▶ **Object state transitions**:
------------------------------------------------------------

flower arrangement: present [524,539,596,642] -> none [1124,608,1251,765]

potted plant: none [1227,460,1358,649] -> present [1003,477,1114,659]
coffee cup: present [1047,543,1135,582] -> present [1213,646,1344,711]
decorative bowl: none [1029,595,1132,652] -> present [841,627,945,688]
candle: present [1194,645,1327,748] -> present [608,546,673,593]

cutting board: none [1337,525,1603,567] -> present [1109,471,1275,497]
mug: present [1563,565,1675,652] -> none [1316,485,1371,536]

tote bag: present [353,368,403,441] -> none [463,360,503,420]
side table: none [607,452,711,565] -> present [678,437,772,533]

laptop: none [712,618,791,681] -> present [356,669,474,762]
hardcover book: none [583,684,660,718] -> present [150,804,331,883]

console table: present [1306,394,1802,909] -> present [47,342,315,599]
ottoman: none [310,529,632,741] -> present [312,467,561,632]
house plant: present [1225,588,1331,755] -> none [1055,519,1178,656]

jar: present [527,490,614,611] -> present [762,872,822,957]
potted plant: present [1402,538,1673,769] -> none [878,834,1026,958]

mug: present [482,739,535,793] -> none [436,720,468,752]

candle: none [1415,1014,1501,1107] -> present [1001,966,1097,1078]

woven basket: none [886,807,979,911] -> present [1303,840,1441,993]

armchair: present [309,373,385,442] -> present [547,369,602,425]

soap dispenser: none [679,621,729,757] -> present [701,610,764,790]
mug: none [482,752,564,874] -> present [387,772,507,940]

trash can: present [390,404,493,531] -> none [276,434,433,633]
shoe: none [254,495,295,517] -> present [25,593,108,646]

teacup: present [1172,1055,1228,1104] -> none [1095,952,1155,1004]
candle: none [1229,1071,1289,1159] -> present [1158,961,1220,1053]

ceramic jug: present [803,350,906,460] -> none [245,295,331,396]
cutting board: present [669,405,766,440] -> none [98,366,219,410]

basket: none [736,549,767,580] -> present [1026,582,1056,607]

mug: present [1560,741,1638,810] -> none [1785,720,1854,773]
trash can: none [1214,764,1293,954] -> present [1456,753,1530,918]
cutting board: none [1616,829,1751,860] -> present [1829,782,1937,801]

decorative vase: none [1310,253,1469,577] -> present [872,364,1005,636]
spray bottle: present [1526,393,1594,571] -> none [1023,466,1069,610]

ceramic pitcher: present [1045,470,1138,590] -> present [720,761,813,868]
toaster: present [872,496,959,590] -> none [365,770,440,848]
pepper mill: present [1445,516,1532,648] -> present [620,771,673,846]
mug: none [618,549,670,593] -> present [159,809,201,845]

------------------------------------------------------------

▶ **Task description**: A word-for-word copy of the lines above from the one with "cutting board: present" through the one with "ceramic pitcher: present", inclusive, is the only output wanted.

▶ **Written answer**:
cutting board: present [669,405,766,440] -> none [98,366,219,410]

basket: none [736,549,767,580] -> present [1026,582,1056,607]

mug: present [1560,741,1638,810] -> none [1785,720,1854,773]
trash can: none [1214,764,1293,954] -> present [1456,753,1530,918]
cutting board: none [1616,829,1751,860] -> present [1829,782,1937,801]

decorative vase: none [1310,253,1469,577] -> present [872,364,1005,636]
spray bottle: present [1526,393,1594,571] -> none [1023,466,1069,610]

ceramic pitcher: present [1045,470,1138,590] -> present [720,761,813,868]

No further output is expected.